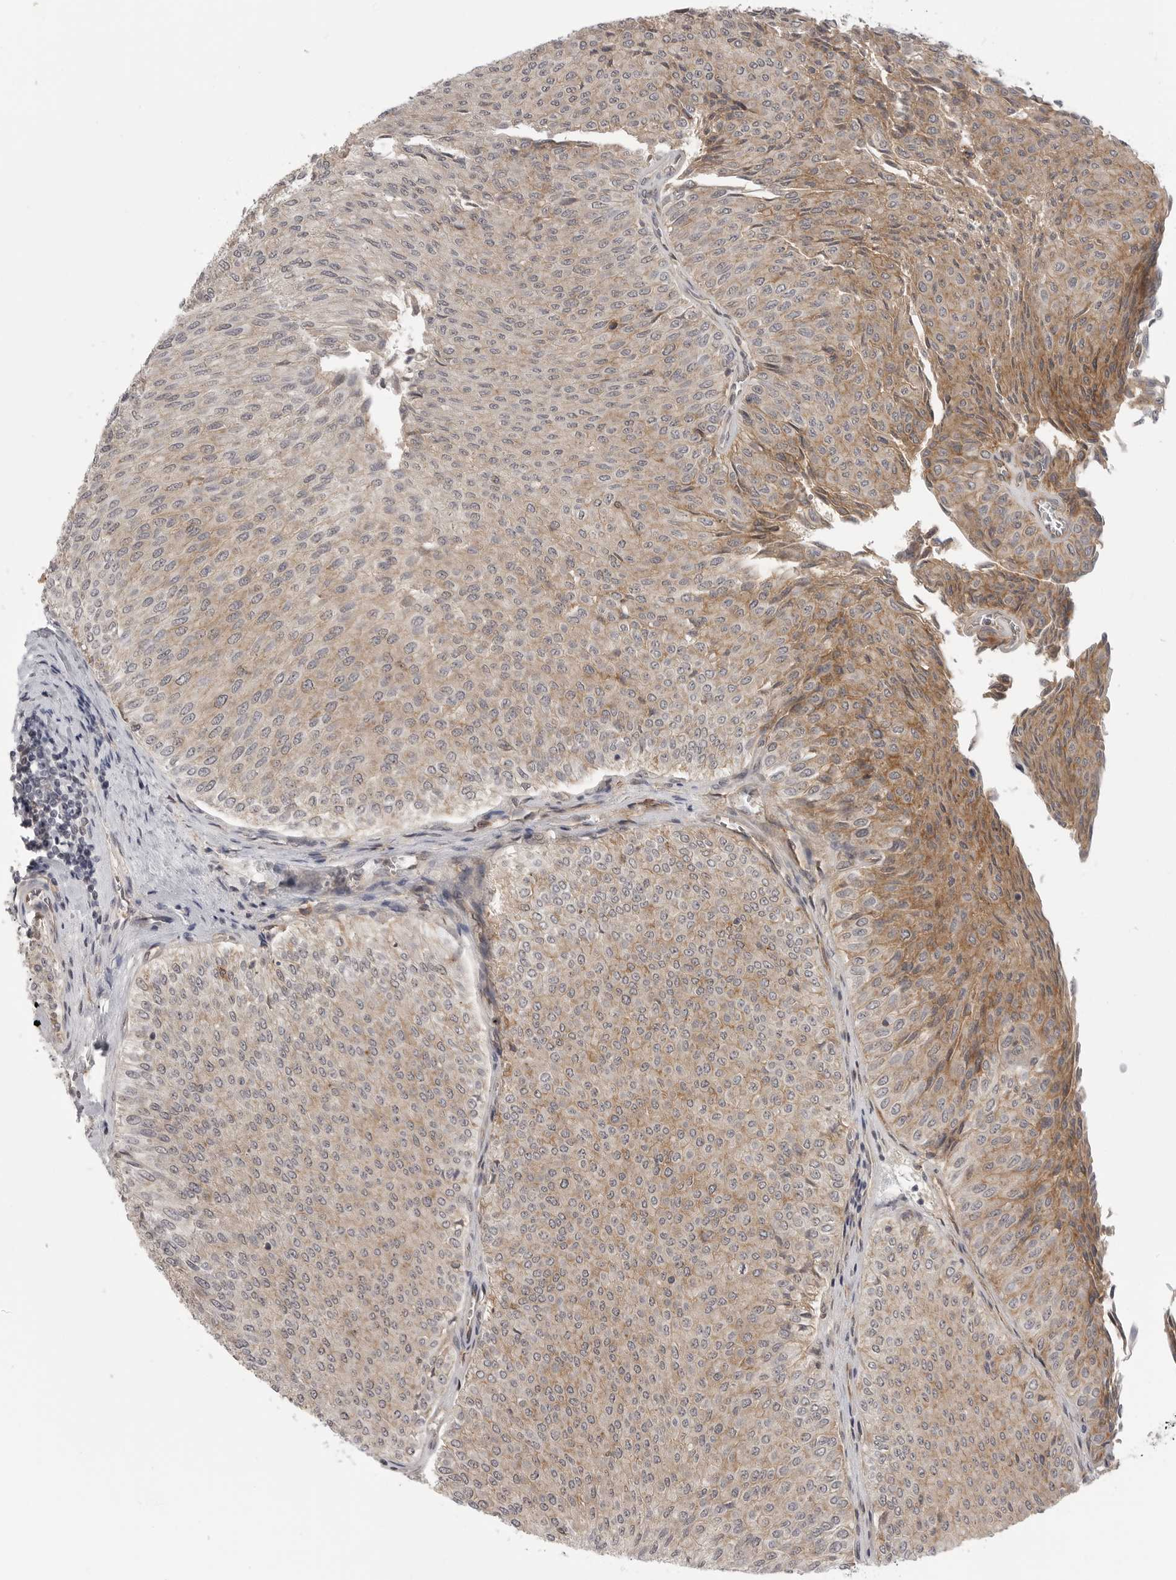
{"staining": {"intensity": "moderate", "quantity": ">75%", "location": "cytoplasmic/membranous"}, "tissue": "urothelial cancer", "cell_type": "Tumor cells", "image_type": "cancer", "snomed": [{"axis": "morphology", "description": "Urothelial carcinoma, Low grade"}, {"axis": "topography", "description": "Urinary bladder"}], "caption": "Protein staining of urothelial carcinoma (low-grade) tissue demonstrates moderate cytoplasmic/membranous expression in approximately >75% of tumor cells. (brown staining indicates protein expression, while blue staining denotes nuclei).", "gene": "IFNGR1", "patient": {"sex": "male", "age": 78}}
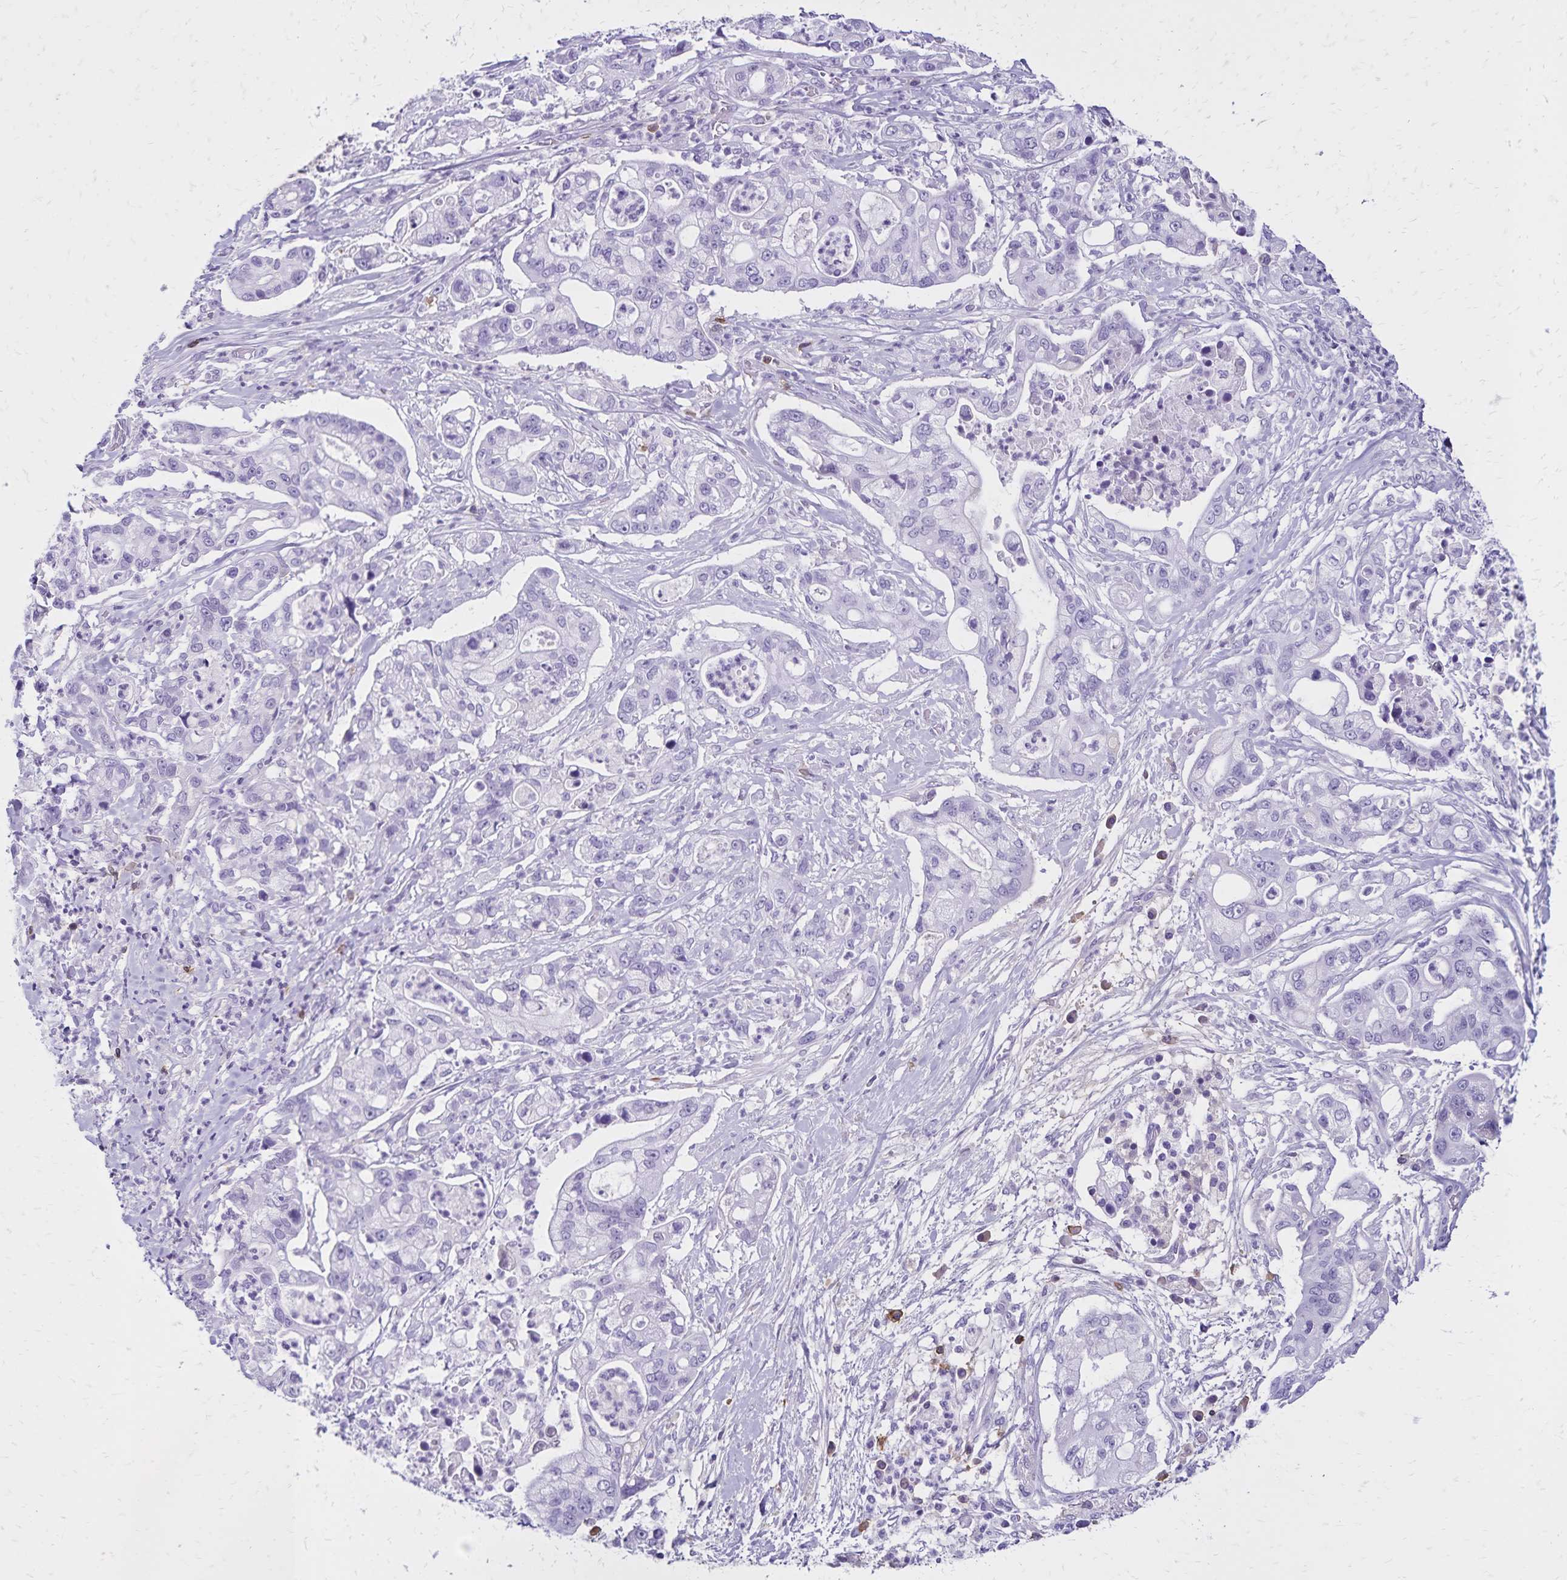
{"staining": {"intensity": "negative", "quantity": "none", "location": "none"}, "tissue": "pancreatic cancer", "cell_type": "Tumor cells", "image_type": "cancer", "snomed": [{"axis": "morphology", "description": "Adenocarcinoma, NOS"}, {"axis": "topography", "description": "Pancreas"}], "caption": "Pancreatic cancer (adenocarcinoma) stained for a protein using IHC demonstrates no positivity tumor cells.", "gene": "CD27", "patient": {"sex": "female", "age": 69}}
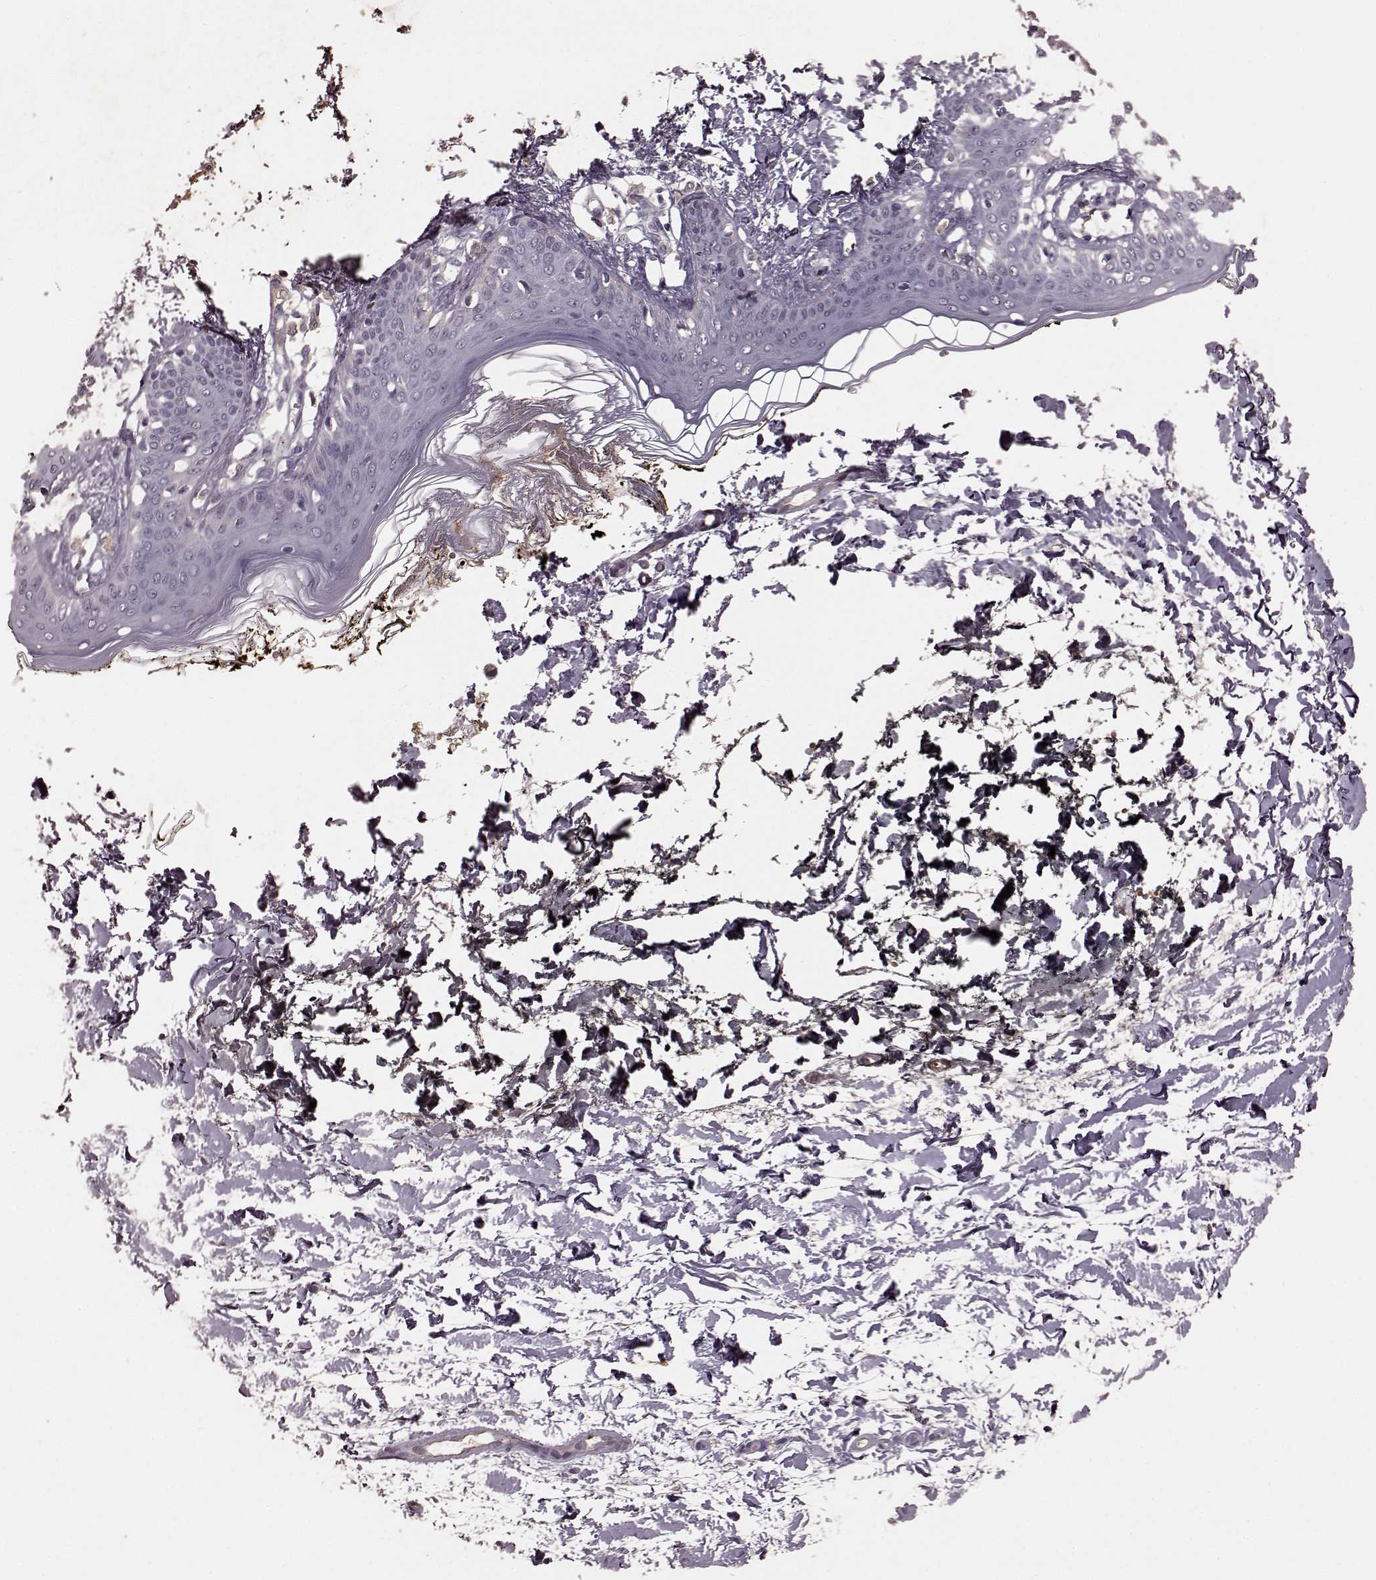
{"staining": {"intensity": "negative", "quantity": "none", "location": "none"}, "tissue": "skin", "cell_type": "Fibroblasts", "image_type": "normal", "snomed": [{"axis": "morphology", "description": "Normal tissue, NOS"}, {"axis": "topography", "description": "Skin"}], "caption": "A high-resolution micrograph shows immunohistochemistry (IHC) staining of unremarkable skin, which reveals no significant positivity in fibroblasts.", "gene": "FRRS1L", "patient": {"sex": "female", "age": 34}}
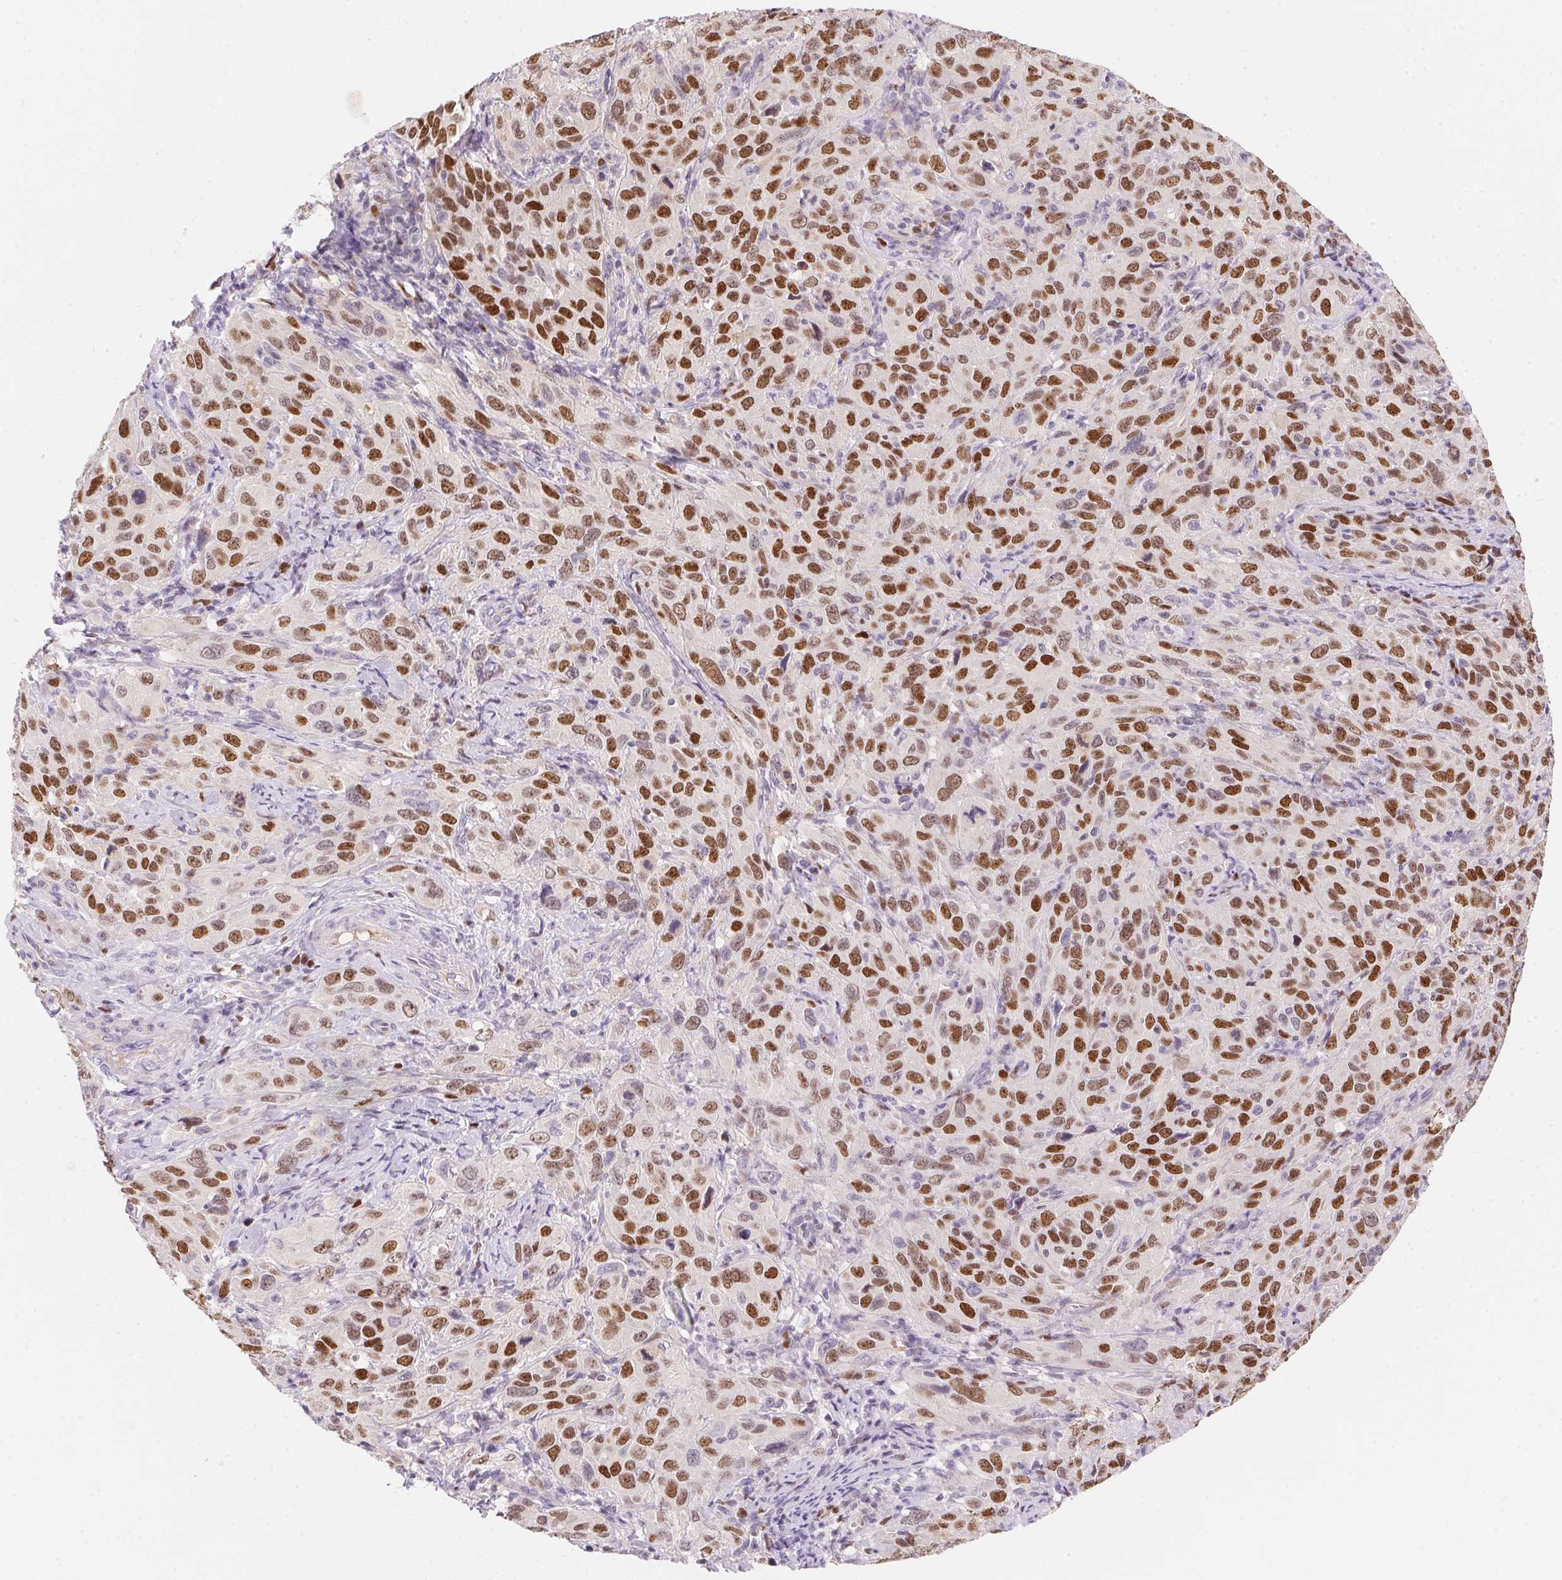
{"staining": {"intensity": "moderate", "quantity": ">75%", "location": "nuclear"}, "tissue": "cervical cancer", "cell_type": "Tumor cells", "image_type": "cancer", "snomed": [{"axis": "morphology", "description": "Normal tissue, NOS"}, {"axis": "morphology", "description": "Squamous cell carcinoma, NOS"}, {"axis": "topography", "description": "Cervix"}], "caption": "Immunohistochemistry (IHC) micrograph of cervical squamous cell carcinoma stained for a protein (brown), which demonstrates medium levels of moderate nuclear staining in about >75% of tumor cells.", "gene": "HELLS", "patient": {"sex": "female", "age": 51}}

# ACTION ITEM:
The reply has to reproduce every line above verbatim and contain no pictures.

# OUTPUT FOR THIS TASK:
{"staining": {"intensity": "moderate", "quantity": ">75%", "location": "cytoplasmic/membranous"}, "tissue": "urothelial cancer", "cell_type": "Tumor cells", "image_type": "cancer", "snomed": [{"axis": "morphology", "description": "Urothelial carcinoma, Low grade"}, {"axis": "topography", "description": "Urinary bladder"}], "caption": "Protein staining of urothelial carcinoma (low-grade) tissue demonstrates moderate cytoplasmic/membranous expression in approximately >75% of tumor cells. (brown staining indicates protein expression, while blue staining denotes nuclei).", "gene": "IFNGR1", "patient": {"sex": "male", "age": 78}}
{"staining": {"intensity": "negative", "quantity": "none", "location": "none"}, "tissue": "pancreatic cancer", "cell_type": "Tumor cells", "image_type": "cancer", "snomed": [{"axis": "morphology", "description": "Adenocarcinoma, NOS"}, {"axis": "topography", "description": "Pancreas"}], "caption": "Pancreatic cancer (adenocarcinoma) stained for a protein using IHC demonstrates no positivity tumor cells.", "gene": "CD27", "patient": {"sex": "female", "age": 69}}
{"staining": {"intensity": "negative", "quantity": "none", "location": "none"}, "tissue": "skin", "cell_type": "Fibroblasts", "image_type": "normal", "snomed": [{"axis": "morphology", "description": "Normal tissue, NOS"}, {"axis": "topography", "description": "Skin"}], "caption": "A high-resolution micrograph shows immunohistochemistry (IHC) staining of unremarkable skin, which reveals no significant positivity in fibroblasts.", "gene": "FRRS1L", "patient": {"sex": "female", "age": 34}}
{"staining": {"intensity": "moderate", "quantity": ">75%", "location": "nuclear"}, "tissue": "cervical cancer", "cell_type": "Tumor cells", "image_type": "cancer", "snomed": [{"axis": "morphology", "description": "Normal tissue, NOS"}, {"axis": "morphology", "description": "Squamous cell carcinoma, NOS"}, {"axis": "topography", "description": "Cervix"}], "caption": "Immunohistochemistry (IHC) micrograph of cervical squamous cell carcinoma stained for a protein (brown), which demonstrates medium levels of moderate nuclear staining in about >75% of tumor cells.", "gene": "HELLS", "patient": {"sex": "female", "age": 51}}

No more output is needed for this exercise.